EXERCISE OBJECTIVE:
Continue the forum thread about camera metering modes, picking up right after its last post.

TEXT PASSAGE:
Which one do you use the most?
08/07/2006 12:50:55 AM · #2
Probably partial, but it really depends on the subject, lighting, etc.

Message edited by author 2006-08-07 00:51:13.
08/07/2006 01:35:59 AM · #3
Spot -- with rare exceptions.
08/07/2006 01:45:43 AM · #4
manual.
08/07/2006 01:55:23 AM · #5
Spot meter, scan the scene and lock exposure at peak values, or do the same, scan for the brightest, then switch to manual based on the values, always trying to keep exposures on the under-exposed side, but at least 1/2 stop.
08/07/2006 02:03:25 AM · #6
I take two shots of most everything, one where I let the camera decide and one where I spot meter, and sometimes I try spot metering on two different things, one shot for dark and one for light (three shots) and then just hope that one comes out... usually the best one is where the camera got to choose
08/07/2006 02:27:58 AM · #7
It depends on the situation. For snapshots I just use overall and let the camera do all the work. Otherwise I use weighted or spot metering - and if I have time I look at the histograph and expose to the right.

Better to overexpose (without blowing highlights) than to underexpose.
08/07/2006 03:07:13 AM · #8
When I'm taking real photos (ie no kids or pets) I always use spot metering/manual mode. Even if I get the exposure wrong at least I'm learning and only have myself to blame. I prefer to have the final say on what the exposure is, not Mr Random Nikon Camera Programer.
08/07/2006 12:12:05 PM · #9
If I want to emphasize one thing, I'll spot meter on that. If I want to show the whole scene, I'll use evaluative or center weighted spot or partial, depending on what I want to show, and how much of the frame it fills.

(Collected data entries)
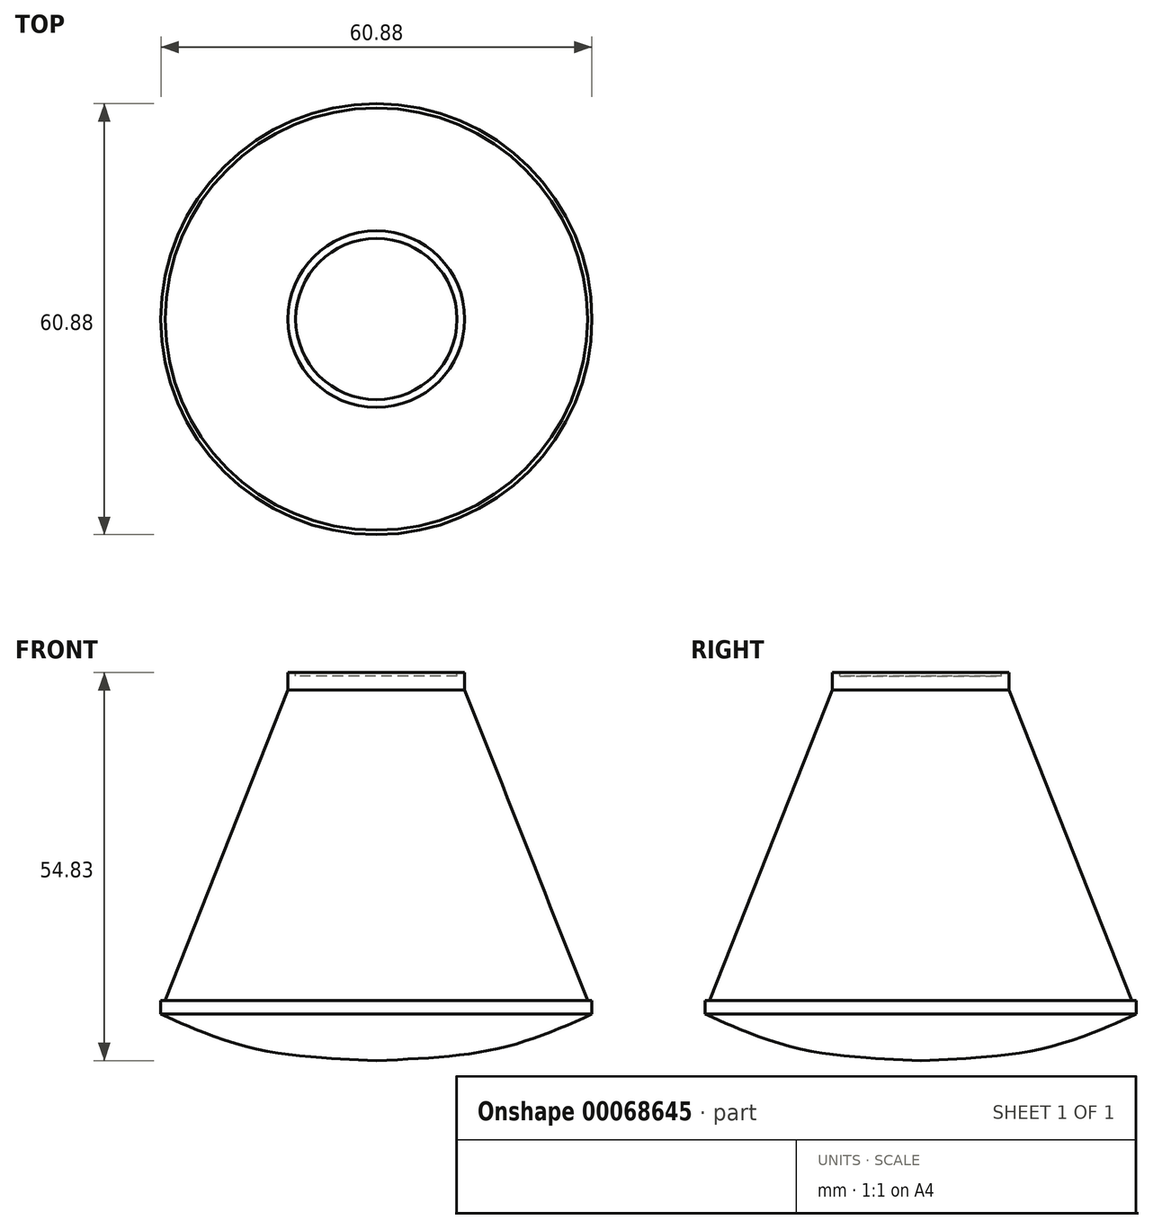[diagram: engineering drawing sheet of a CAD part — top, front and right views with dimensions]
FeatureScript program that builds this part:
annotation { "Feature Type Name" : "Feature", "Feature Type Description" : "" }
export const myFeature = defineFeature(function(context is Context, id is Id, definition is map)
    precondition{}
    {
        {
            var Q0;
            Q0=qCreatedBy(makeId("Front.planeOp"),FACE);
            var sketch = newSketch(context, id + "F0", { "sketchPlane" : qUnion([Q0])});
            skLineSegment(sketch, "E0", {"start": v(0, 47.8) * mm, "end": v(0, -6.55) * mm});
            skFitSpline(sketch, "E1", {"points": [v(0, -6.55) * mm, v(17.33, -4.82) * mm, v(30.44, 0) * mm], "startDerivative": vector(34.2, 1.45) * mm, "endDerivative": vector(26.54, 11.85) * mm});
            skLineSegment(sketch, "E2", {"start": v(30.44, 0) * mm, "end": v(30.44, 1.94) * mm});
            skLineSegment(sketch, "E3", {"start": v(30.44, 1.94) * mm, "end": v(29.82, 1.94) * mm});
            skLineSegment(sketch, "E4", {"start": v(29.82, 1.94) * mm, "end": v(12.47, 45.82) * mm});
            skLineSegment(sketch, "E5", {"start": v(12.47, 45.82) * mm, "end": v(12.47, 48.28) * mm});
            skLineSegment(sketch, "E6", {"start": v(12.47, 48.28) * mm, "end": v(11.4, 48.28) * mm});
            skLineSegment(sketch, "E7", {"start": v(11.4, 48.28) * mm, "end": v(11.4, 47.8) * mm});
            skLineSegment(sketch, "E8", {"start": v(11.4, 47.8) * mm, "end": v(0, 47.8) * mm});
            skSolve(sketch);
        }
        {
            var Q0;
            Q0 = qSketchRegion(id + "F0", true);
            var Q1;
            Q1=sQuery(id+"F0.wireOp",EDGE,"E0");
            revolve(context, id + "F1", {"entities" : qUnion([Q0]), "axis" : qUnion([Q1]), "revolveType" : RevolveType.FULL});
        }
        {
            var Q0;
            Q0=qCreatedBy(makeId("Front.planeOp"),FACE);
            var sketch = newSketch(context, id + "F2", { "sketchPlane" : qUnion([Q0])});
            skLineSegment(sketch, "E9", {"start": v(-21.98, 12.01) * mm, "end": v(0, 12.01) * mm});
            skLineSegment(sketch, "E10", {"start": v(0, 45.27) * mm, "end": v(-10.21, 45.23) * mm});
            skLineSegment(sketch, "E11", {"start": v(-10.21, 45.23) * mm, "end": v(-21.98, 12.01) * mm});
            skLineSegment(sketch, "E12.MirrorCS", {"start": v(22.3, 12.22) * mm, "end": v(0, 12.01) * mm});
            skLineSegment(sketch, "E13.MirrorCS", {"start": v(10.21, 45.32) * mm, "end": v(22.3, 12.22) * mm});
            skLineSegment(sketch, "E14.MirrorCS", {"start": v(0, 45.27) * mm, "end": v(10.21, 45.32) * mm});
            skSolve(sketch);
        }
        {
            var Q0;
            Q0 = qSketchRegion(id + "F2", true);
            extrude(context, id + "F3", {"entities" : qUnion([Q0]), "operationType" : NewBodyOperationType.ADD, "endBound" : BoundingType.UP_TO_NEXT, "depth" : 25.4 * mm});
        }
    });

REPLY:
08/07/2006 12:36:00 PM · #10
I use matrix metering 90 percent of the time. I'm finally getting used to the camera and can spot the other 10 percent of images that need spot metering. Or more likely still use matrix and EV up or down.
08/07/2006 01:28:46 PM · #11
Originally posted by Megatherian:

Better to overexpose (without blowing highlights) than to underexpose.

Why?
I've always found it to be better to play to the side of caution and under-expose slightly, than over-expose slightly. Details, toneality and color can be brought back out of the shadows very easily, but once nearing the blow-out levels on the highlights, well they're gone, never to be recovered.
08/07/2006 01:32:28 PM · #12
Metering? What's that? :-P

That's one of my nit-picks with the 300D - no spot meter, but I can get around that fact with grey cards and a little patience most of the time.
08/07/2006 01:38:55 PM · #13
Spot metering is basically useless unless you are going to use exposure compensation with it. You meter a bright spot and lock in, that spot will be rendered as a neutral gray and the image will be underexposed. Meter a dark spot, lock in, and you get an overexposed image.

R.
08/07/2006 01:46:15 PM · #14
Sekonic L-358
08/07/2006 02:03:14 PM · #15
For me it depends on which lens...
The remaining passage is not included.